Arbour-Air

Long before NHL players flew exclusively on charter planes, the New York Islanders were duking it out in coach, flying commercial with the rest of us.

"It was a slugfest," said Brad Dalgarno, who played 321 games for the Islanders from 1986-96. "We were a big messy lot when we traveled."

With 23 players, plus trainers, coaching staff and management, someone inevitably had to sit in a middle seat. Seniority had its perks, as the middles were often reserved for rookies.

"I got caught one time with a middle seat and one of the rookies had the aisle seat," said Billy Smith. "I looked at him for three or four minutes Somebody behind him pushed his chair and he turns around he looks and I'm sitting in the middle. He said, 'would you like my seat?' I said, 'you bet I do.'"

While a middle seat was certainly unappealing for a legend like Smith, who is an aisle man, rookies often relished the opportunity to sit between two veterans. Before Bryan Trottier was Bryan Trottier he was a middle seater, the youngest guy on the team and last to get his boarding pass.

"It was wonderful whether you sat next to JP Parise, or Jude Drouin, or Andre St. Laurent there are lots of fun stories to share and you get to know the guys a little bit better," Trottier said. "Sitting between two guys was a lot of fun because you had two guys to talk to and two guys to listen to.

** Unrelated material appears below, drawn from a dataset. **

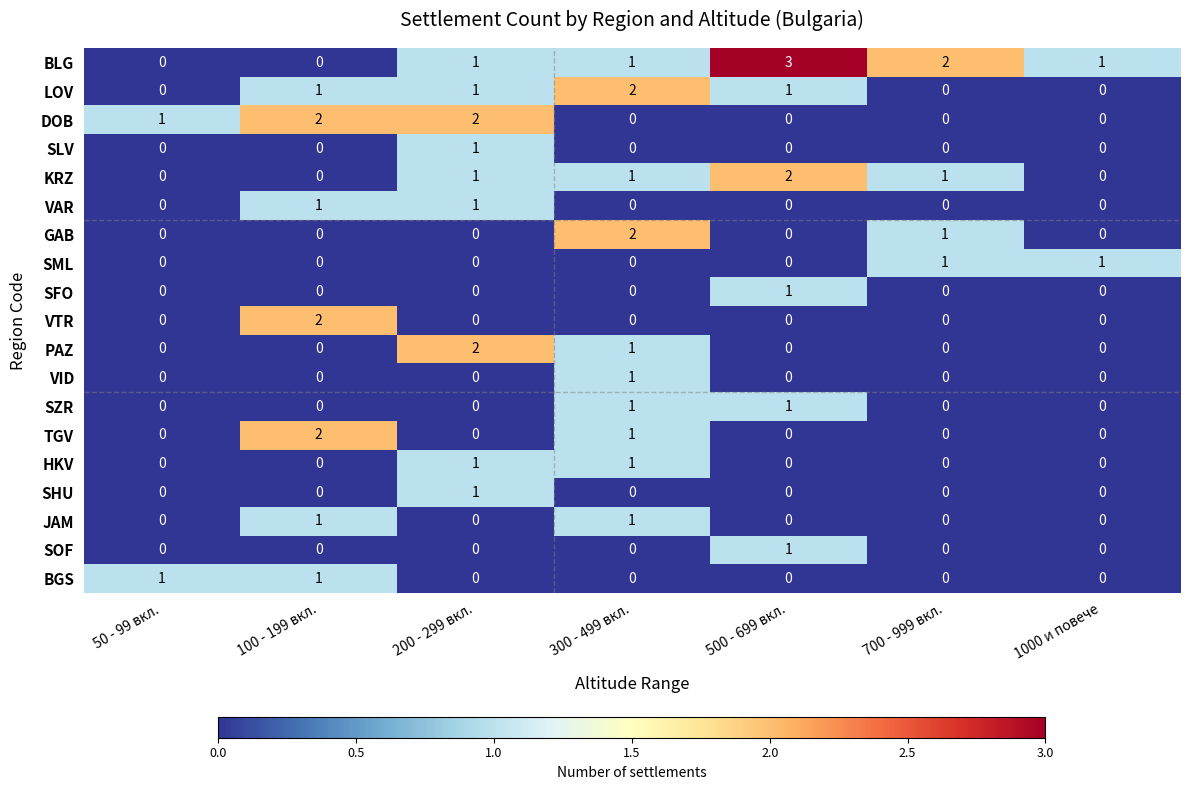

At which label does GAB reach its peak?

300 - 499 вкл.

"I just enjoyed company and it was just great fun," Trottier added. "Ed Westfall did crossword puzzles and we'd do crossword puzzles together it was really kind of special."

Whether he knew it or not, Trottier had that same effect on a 19-year-old Kelly Hrudey, who joined the team for a preseason game in Chicago.

"To my left is Bryan Trottier and to my right is Mike Bossy, so they put me in a middle seat, and I'm surrounded by two incredible legends," Hrudey told the Talkin' Isles podcast. "Even at that point I knew what kind of players they were, what kind of careers they'd end up having, so it was phenomenal."

Rookies took on additional travel responsibilities, like coordinating luggage. At first Trottier took the job seriously, getting bags on and off luggage racks, tipping bell hops and sky caps to get it to the proper rooms. When Trottier wanted to stop being the luggage gopher, he started tanking to get relieved of his newfound responsibility.

"Eddie Westfall laughed about it, he goes, 'you know rookie you did a good job for about three road trips and after that you really screwed up," Trottier said. "I said, 'Thanks, I did it on purpose, so you guys would fire me."

The Islanders were short on entertainment, but long on airport time during the commercial travel days and often had to get creative to pass the time.

"We'd be at LaGuardia and we'd all just be slumped in a waiting area," Dalgarno said. "They would do the old drop a $5 bill with a piece of thread attached to it when people would get off the plane. By the end of it, there's like 100 people laughing at people trying to find and catch this $10 bill on the ground."

Pranks or no pranks, Smith was not a fan of how much time the Islanders spent in transit.

"I used to hate it," Smith said. "You come [to the rink] an hour before to get the bus, so there's an hour wasted. You get on the bus, it's an hour to the airport. You have to be there two hours before to get on the airplane, so you're already got four or five hours to burn before you even get on a plane.

Smith added: "Then you fly somewhere. You get in late; you eat crap. You get up the next day, you play the game and then you stay over, and it kills you. I see how lucky these guys are today with their charters. It's the best way to get the best out of your players."

NHL teams all have their own charters now, but in the beginning, there were some disparities.

"We used to always hear about how the Rangers would get to park in a private hangar and all their cars were started when they came off the plane," Dalgarno said. "We'd get off somewhere in the middle of Long Island scraping the ice off our windows with credit cards or plastic debit cards and struggling to get out of snowplowed parking lots. We always felt like we were the hard done by gang out on the Island even though we love playing together."

Gillies-Plane

Planning travel can be a thankless job.

"I can't imagine the logistics of it quite frankly, finding that many seats on planes at different times," Dalgarno said.

The logistics get even tougher in the playoffs when a next game isn't always assured, and tickets may need to be bought in haste. Take 1993 for example. After the Islanders beat the Pittsburgh Penguins in Game 6 at Nassau Coliseum, the team had to scramble to book flights back to Pittsburgh for Game 7. As a result, the team flew out of two different airports.

"We flew out of two different airports,"

. "We didn't fly charter back then. It was commercial. There was a flight that left from LaGuardia and one that left from MacArthur."

While commercial travel wasn't always easy for the frequent flying Islanders, the airport and airplane experiences offered bonding opportunities for the team and plenty of stories.

"It's fun traveling with the guys," Trottier said. "Lots of stories, snowstorms and sitting around airports and, you know, just a whole bunch of things."